SAMPANG | JATIMSATUNEWS.COM: Saat pagi baru menyentuh Alun-alun Trunojoyo, ribuan langkah perempuan berseragam putih bersatu dalam harmoni gerak dan tujuan. Sabtu, 14 Juni 2025, jantung kota Sampang berdenyut berbeda: bukan oleh keramaian pasar atau bising kendaraan, tapi oleh semangat pengabdian para bidan yang tak pernah padam.
Peringatan Hari Ulang Tahun Ikatan Bidan Indonesia (IBI) ke-74 bukan sekadar seremoni. Ia menjelma menjadi pernyataan kolektif: bahwa profesi bidan bukan hanya tentang menolong persalinan, tetapi menyelamatkan masa depan bangsa lewat sentuhan pertama pada kehidupan.
Ketua IBI Sampang, Siti Aisyah, S.ST., M.Kes, menyampaikan dalam pidatonya bahwa pengabdian bidan bukan cerita satu hari. “Hari ini adalah milik para bidan. Tapi esok, mereka akan kembali ke tempat semula—ke desa, ke klinik, ke puskesmas. Tanpa panggung. Tanpa sorotan. Tapi mereka tetap di sana,” ujarnya, lantang namun bergetar.
Mengusung tema “Peran Strategis Bidan dalam Memenuhi Hak Kesehatan Seksual dan Reproduksi”, ribuan bidan mengikuti senam massal sebagai pembuka rangkaian kegiatan. Namun bukan gerakan yang menjadi inti, melainkan semangat solidaritas yang mereka bawa.
Tanpa membawa stetoskop atau tensimeter, para bidan tetap hadir dengan kekuatan penuh. Di lokasi yang sama, digelar pemeriksaan kesehatan gratis, edukasi tentang anemia remaja putri, penyuluhan kontrasepsi, serta aksi donor darah bekerja sama dengan PMI. Semua layanan diberikan secara cuma-cuma. Semua dilakukan dengan satu dasar: cinta tanpa syarat.
“Kami ingin menunjukkan bahwa bidan tak hanya bertugas di ruang bersalin. Mereka juga hadir di titik mudik, posko bencana, dan rumah-rumah warga yang jauh dari layanan kesehatan,” kata Nurul Syarifah, S.ST., M.Kes, Kepala Bidang Pelayanan Kesehatan Dinas Kesehatan dan KB Kabupaten Sampang sekaligus Ketua Panitia kegiatan.
Tak hanya fokus pada ibu hamil dan bayi, kegiatan ini juga menyasar remaja putri. Mereka diajak memahami pentingnya mencegah anemia, menjaga kesehatan tubuh, dan mengenali hak-hak reproduksi mereka. Sebuah langkah kecil yang bisa berdampak besar pada generasi berikutnya.
“Anemia bukan hal sepele. Kami ingin gadis-gadis muda tahu bahwa tubuh mereka berharga, dan harus dijaga sejak dini,” ujar Nurul, menyampaikan dengan nada yang lembut namun tegas.
Puncak perayaan ini hanya satu titik dari rangkaian panjang yang telah digelar sejak April. Dari pelayanan imunisasi serentak, edukasi mudik aman bersama posko Bu Bidan, hingga kegiatan KB keliling bermitra dengan BKKBN, para bidan menjelma menjadi garda terdepan dalam kesehatan keluarga—tanpa jeda.

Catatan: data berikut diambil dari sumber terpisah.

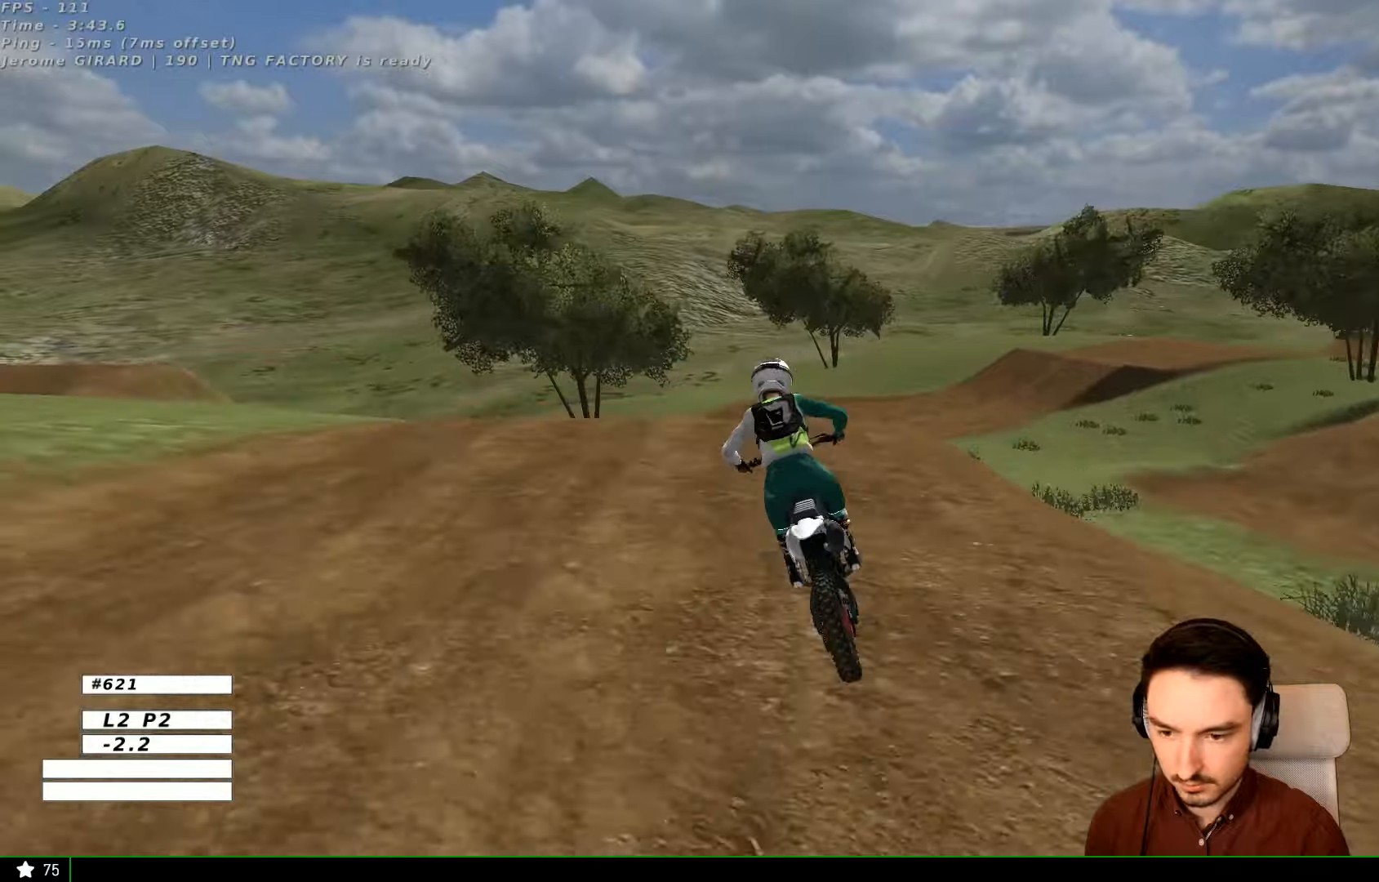
{"buttons": [], "left_stick": "down-right", "right_stick": "center", "events": [[133, "R2", "up"], [267, "left_stick", "down-right"]]}
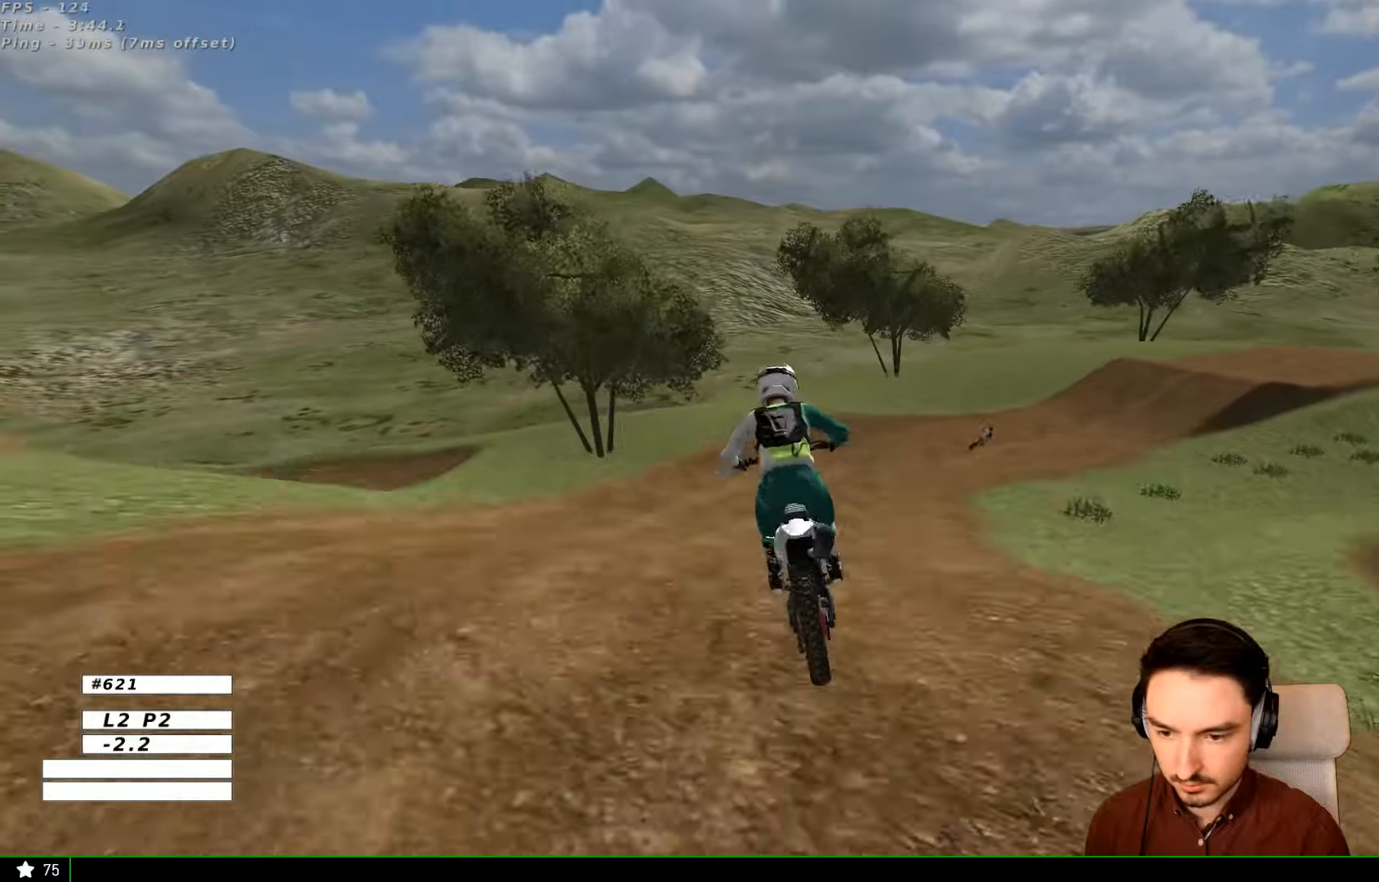
{"buttons": [], "left_stick": "right", "right_stick": "center", "events": [[67, "R2", "down"], [333, "R2", "up"], [367, "left_stick", "right"]]}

IBI berdiri pada 24 Juni 1951 di Jakarta. Namun bagi ribuan bidan yang hadir di alun-alun pagi itu, sejarah bukan sekadar tanggal. Ia adalah napas panjang dari dedikasi yang diwariskan dan terus dijaga, bahkan ketika tak ada satu pun kamera menyorot.
“Dari para sesepuh IBI kami belajar, bahwa jadi bidan bukan pekerjaan. Ia adalah panggilan jiwa,” ungkap Siti Aisyah, menutup sambutan.
Dan benar. Ketika panggung dibongkar dan karpet digulung, para bidan akan kembali—ke tempat mereka biasa bekerja: menyusuri jalan setapak, menyapa ibu-ibu muda, dan menangkap tangis pertama seorang bayi sebagai bukti bahwa hidup kembali dimulai.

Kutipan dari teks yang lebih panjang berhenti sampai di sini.